It’s hard to believe any American physician is unaware of the epidemic, but it appears that many have taken the position that it’s not their problem.

Capitol Building St Paul MinnesotaYou may have read about the surprising delay in FDA approval of mandatory training for physicians in safe use of the painkillers that are front and center in the current epidemic. But the argument continues. Here’s a brief update.

As the article notes, the opposition isn’t coming from Big Pharma. Mandated training might actually work to their advantage. It could put more of the responsibility for abuse on to the prescriber’s shoulders (and off the manufacturer’s). That’s what happened with cigarette warning labels. The labels didn’t really affect sales much, and provided a convenient defense in lawsuits.

No, in this case, the resistance seems to be coming from within the physician community. Some of the objections are practical (we’re short of time, most docs don’t prescribe painkillers anyway), but others appear to be ideological– that there’s already too much government interference in medicine. Some medical schools support training but are determined to develop their own, rather than make use of the Federal model.

It’s hard to believe any American physician is unaware of the epidemic, but it appears that many have taken the position that it’s not their problem. Therefore they shouldn’t be “forced” by an intrusive government to participate in something that they are convinced isn’t their fault.

Sound familiar? It’s the argument used by family members who resist participating in treatment. “It’s not my problem”, they insist. “I don’t see what I can do about it.”

But of course, it is the family’s problem, whether or not they recognize it. And the problem of runaway opioid prescribing is a problem for everybody involved in healthcare– not just the crooks who run the phony pain mills, or the addicts desperately seeking a detox bed.

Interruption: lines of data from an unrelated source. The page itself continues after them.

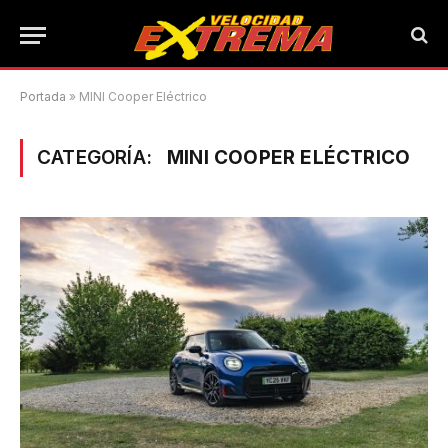
Portada
»
MINI Cooper Eléctrico
CATEGORÍA:
MINI COOPER ELÉCTRICO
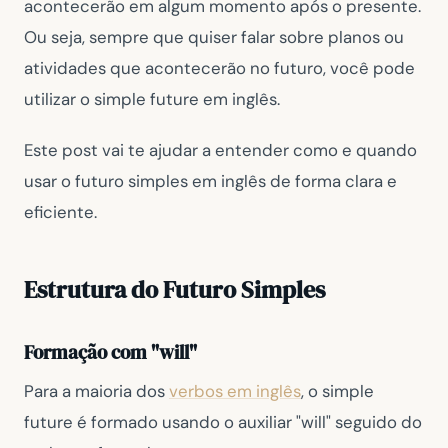
acontecerão em algum momento após o presente.
Ou seja, sempre que quiser falar sobre planos ou
atividades que acontecerão no futuro, você pode
utilizar o simple future em inglês.
Este post vai te ajudar a entender como e quando
usar o futuro simples em inglês de forma clara e
eficiente.
Estrutura do Futuro Simples
Formação com "will"
Para a maioria dos
verbos em inglês
, o simple
future é formado usando o auxiliar "will" seguido do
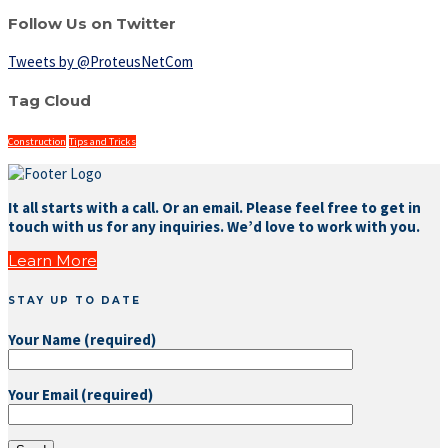
Follow Us on Twitter
Tweets by @ProteusNetCom
Tag Cloud
Construction
Tips and Tricks
It all starts with a call. Or an email. Please feel free to get in
touch with us for any inquiries. We’d love to work with you.
Learn More
STAY UP TO DATE
Your Name (required)
Your Email (required)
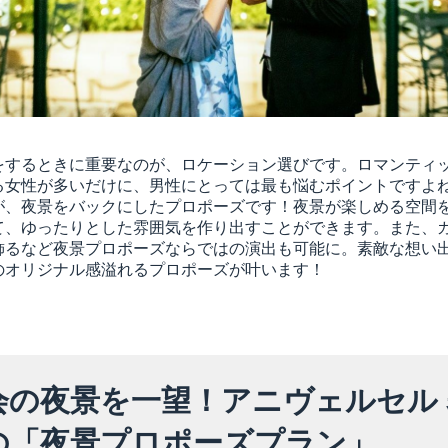
をするときに重要なのが、ロケーション選びです。ロマンティ
る女性が多いだけに、男性にとっては最も悩むポイントですよ
が、夜景をバックにしたプロポーズです！夜景が楽しめる空間
て、ゆったりとした雰囲気を作り出すことができます。また、
飾るなど夜景プロポーズならではの演出も可能に。素敵な想い
のオリジナル感溢れるプロポーズが叶います！
会の夜景を一望！アニヴェルセル 
の「夜景プロポーズプラン」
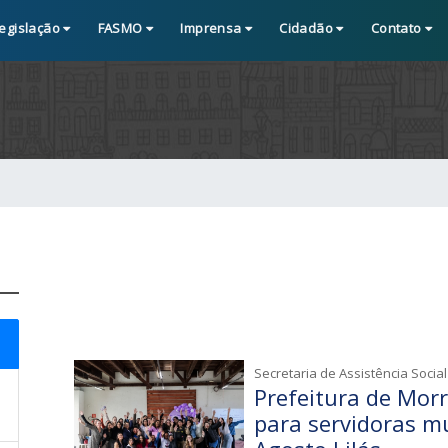
egislação
FASMO
Imprensa
Cidadão
Contato
Secretaria de Assistência Social
Prefeitura de Mor
para servidoras m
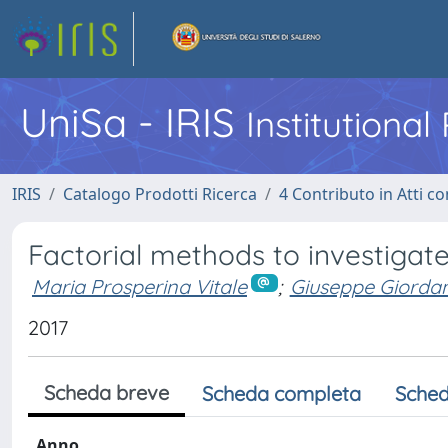
UniSa - IRIS
Institutiona
IRIS
Catalogo Prodotti Ricerca
4 Contributo in Atti 
Factorial methods to investigat
Maria Prosperina Vitale
;
Giuseppe Giorda
2017
Scheda breve
Scheda completa
Sched
Anno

We hear the same argument about gun control and climate change and Wall Street investment scams: “But I’m not the problem. Why should I be inconvenienced?” We heard it years ago about seat belts and auto emission control. But that’s how things work. Some of us create the problem, but we all have to participate in the solution.

It may not be entirely fair. But it seems to me that it goes hand in hand with the power of the prescription pad.

If at some future point the experts tell us that the problem no longer exists, we can always cancel the training.